### DIRECTIONS
Would you repeat the entries beneath, with nothing changed?

(Page layout parsing data)
****************************************

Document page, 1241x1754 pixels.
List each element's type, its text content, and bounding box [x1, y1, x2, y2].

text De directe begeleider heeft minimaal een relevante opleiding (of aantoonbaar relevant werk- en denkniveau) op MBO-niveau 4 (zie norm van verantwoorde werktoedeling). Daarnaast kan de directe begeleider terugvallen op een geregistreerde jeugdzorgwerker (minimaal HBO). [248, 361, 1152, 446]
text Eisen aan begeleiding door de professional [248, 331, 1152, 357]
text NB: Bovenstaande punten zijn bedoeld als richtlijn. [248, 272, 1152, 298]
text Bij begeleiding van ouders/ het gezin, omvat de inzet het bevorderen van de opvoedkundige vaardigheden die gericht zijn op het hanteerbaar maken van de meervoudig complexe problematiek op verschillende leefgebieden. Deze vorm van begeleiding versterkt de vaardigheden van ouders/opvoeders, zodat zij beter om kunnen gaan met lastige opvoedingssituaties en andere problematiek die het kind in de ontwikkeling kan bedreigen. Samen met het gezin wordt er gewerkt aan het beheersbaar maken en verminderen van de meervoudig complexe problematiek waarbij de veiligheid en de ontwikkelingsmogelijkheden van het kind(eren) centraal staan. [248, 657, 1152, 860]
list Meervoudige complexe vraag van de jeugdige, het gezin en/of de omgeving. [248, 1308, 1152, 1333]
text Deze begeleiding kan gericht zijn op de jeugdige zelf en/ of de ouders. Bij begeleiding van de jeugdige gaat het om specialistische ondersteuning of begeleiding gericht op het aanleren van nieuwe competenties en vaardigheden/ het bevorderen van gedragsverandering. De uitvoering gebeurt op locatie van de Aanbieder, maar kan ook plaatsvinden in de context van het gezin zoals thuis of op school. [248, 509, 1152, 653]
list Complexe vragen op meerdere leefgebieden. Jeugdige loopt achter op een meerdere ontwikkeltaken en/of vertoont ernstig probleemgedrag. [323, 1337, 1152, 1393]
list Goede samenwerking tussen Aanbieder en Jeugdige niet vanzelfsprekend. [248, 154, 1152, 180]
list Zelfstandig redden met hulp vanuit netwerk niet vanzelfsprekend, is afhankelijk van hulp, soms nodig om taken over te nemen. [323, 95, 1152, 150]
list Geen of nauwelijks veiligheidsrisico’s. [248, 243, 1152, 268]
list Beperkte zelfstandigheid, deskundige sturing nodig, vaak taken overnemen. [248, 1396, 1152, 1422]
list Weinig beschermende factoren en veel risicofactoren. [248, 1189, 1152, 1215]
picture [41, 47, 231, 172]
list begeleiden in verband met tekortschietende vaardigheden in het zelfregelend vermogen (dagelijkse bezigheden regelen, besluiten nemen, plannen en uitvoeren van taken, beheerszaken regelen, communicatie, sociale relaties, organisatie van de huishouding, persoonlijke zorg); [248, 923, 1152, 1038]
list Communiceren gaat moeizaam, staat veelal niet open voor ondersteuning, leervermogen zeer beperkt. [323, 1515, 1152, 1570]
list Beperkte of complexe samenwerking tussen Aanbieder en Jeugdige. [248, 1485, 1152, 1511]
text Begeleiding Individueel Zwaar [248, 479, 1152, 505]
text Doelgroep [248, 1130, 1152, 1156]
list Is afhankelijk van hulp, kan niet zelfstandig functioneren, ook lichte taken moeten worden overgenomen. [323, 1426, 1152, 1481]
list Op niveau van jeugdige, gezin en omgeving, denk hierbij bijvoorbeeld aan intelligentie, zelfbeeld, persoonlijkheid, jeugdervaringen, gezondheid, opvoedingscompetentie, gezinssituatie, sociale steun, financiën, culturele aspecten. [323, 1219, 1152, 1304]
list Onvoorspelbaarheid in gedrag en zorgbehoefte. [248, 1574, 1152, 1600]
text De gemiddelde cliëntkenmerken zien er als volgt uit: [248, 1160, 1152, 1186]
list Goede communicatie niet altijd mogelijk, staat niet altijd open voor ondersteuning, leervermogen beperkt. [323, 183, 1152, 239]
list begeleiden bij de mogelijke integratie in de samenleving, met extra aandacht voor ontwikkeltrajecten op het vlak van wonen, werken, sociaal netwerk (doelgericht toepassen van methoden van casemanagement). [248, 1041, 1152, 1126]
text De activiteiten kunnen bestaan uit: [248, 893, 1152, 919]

****************************************

### ANSWER
Document page, 1241x1754 pixels.
List each element's type, its text content, and bounding box [x1, y1, x2, y2].

text De directe begeleider heeft minimaal een relevante opleiding (of aantoonbaar relevant werk- en denkniveau) op MBO-niveau 4 (zie norm van verantwoorde werktoedeling). Daarnaast kan de directe begeleider terugvallen op een geregistreerde jeugdzorgwerker (minimaal HBO). [248, 361, 1152, 446]
text Eisen aan begeleiding door de professional [248, 331, 1152, 357]
text NB: Bovenstaande punten zijn bedoeld als richtlijn. [248, 272, 1152, 298]
text Bij begeleiding van ouders/ het gezin, omvat de inzet het bevorderen van de opvoedkundige vaardigheden die gericht zijn op het hanteerbaar maken van de meervoudig complexe problematiek op verschillende leefgebieden. Deze vorm van begeleiding versterkt de vaardigheden van ouders/opvoeders, zodat zij beter om kunnen gaan met lastige opvoedingssituaties en andere problematiek die het kind in de ontwikkeling kan bedreigen. Samen met het gezin wordt er gewerkt aan het beheersbaar maken en verminderen van de meervoudig complexe problematiek waarbij de veiligheid en de ontwikkelingsmogelijkheden van het kind(eren) centraal staan. [248, 657, 1152, 860]
list Meervoudige complexe vraag van de jeugdige, het gezin en/of de omgeving. [248, 1308, 1152, 1333]
text Deze begeleiding kan gericht zijn op de jeugdige zelf en/ of de ouders. Bij begeleiding van de jeugdige gaat het om specialistische ondersteuning of begeleiding gericht op het aanleren van nieuwe competenties en vaardigheden/ het bevorderen van gedragsverandering. De uitvoering gebeurt op locatie van de Aanbieder, maar kan ook plaatsvinden in de context van het gezin zoals thuis of op school. [248, 509, 1152, 653]
list Complexe vragen op meerdere leefgebieden. Jeugdige loopt achter op een meerdere ontwikkeltaken en/of vertoont ernstig probleemgedrag. [323, 1337, 1152, 1393]
list Goede samenwerking tussen Aanbieder en Jeugdige niet vanzelfsprekend. [248, 154, 1152, 180]
list Zelfstandig redden met hulp vanuit netwerk niet vanzelfsprekend, is afhankelijk van hulp, soms nodig om taken over te nemen. [323, 95, 1152, 150]
list Geen of nauwelijks veiligheidsrisico’s. [248, 243, 1152, 268]
list Beperkte zelfstandigheid, deskundige sturing nodig, vaak taken overnemen. [248, 1396, 1152, 1422]
list Weinig beschermende factoren en veel risicofactoren. [248, 1189, 1152, 1215]
picture [41, 47, 231, 172]
list begeleiden in verband met tekortschietende vaardigheden in het zelfregelend vermogen (dagelijkse bezigheden regelen, besluiten nemen, plannen en uitvoeren van taken, beheerszaken regelen, communicatie, sociale relaties, organisatie van de huishouding, persoonlijke zorg); [248, 923, 1152, 1038]
list Communiceren gaat moeizaam, staat veelal niet open voor ondersteuning, leervermogen zeer beperkt. [323, 1515, 1152, 1570]
list Beperkte of complexe samenwerking tussen Aanbieder en Jeugdige. [248, 1485, 1152, 1511]
text Begeleiding Individueel Zwaar [248, 479, 1152, 505]
text Doelgroep [248, 1130, 1152, 1156]
list Is afhankelijk van hulp, kan niet zelfstandig functioneren, ook lichte taken moeten worden overgenomen. [323, 1426, 1152, 1481]
list Op niveau van jeugdige, gezin en omgeving, denk hierbij bijvoorbeeld aan intelligentie, zelfbeeld, persoonlijkheid, jeugdervaringen, gezondheid, opvoedingscompetentie, gezinssituatie, sociale steun, financiën, culturele aspecten. [323, 1219, 1152, 1304]
list Onvoorspelbaarheid in gedrag en zorgbehoefte. [248, 1574, 1152, 1600]
text De gemiddelde cliëntkenmerken zien er als volgt uit: [248, 1160, 1152, 1186]
list Goede communicatie niet altijd mogelijk, staat niet altijd open voor ondersteuning, leervermogen beperkt. [323, 183, 1152, 239]
list begeleiden bij de mogelijke integratie in de samenleving, met extra aandacht voor ontwikkeltrajecten op het vlak van wonen, werken, sociaal netwerk (doelgericht toepassen van methoden van casemanagement). [248, 1041, 1152, 1126]
text De activiteiten kunnen bestaan uit: [248, 893, 1152, 919]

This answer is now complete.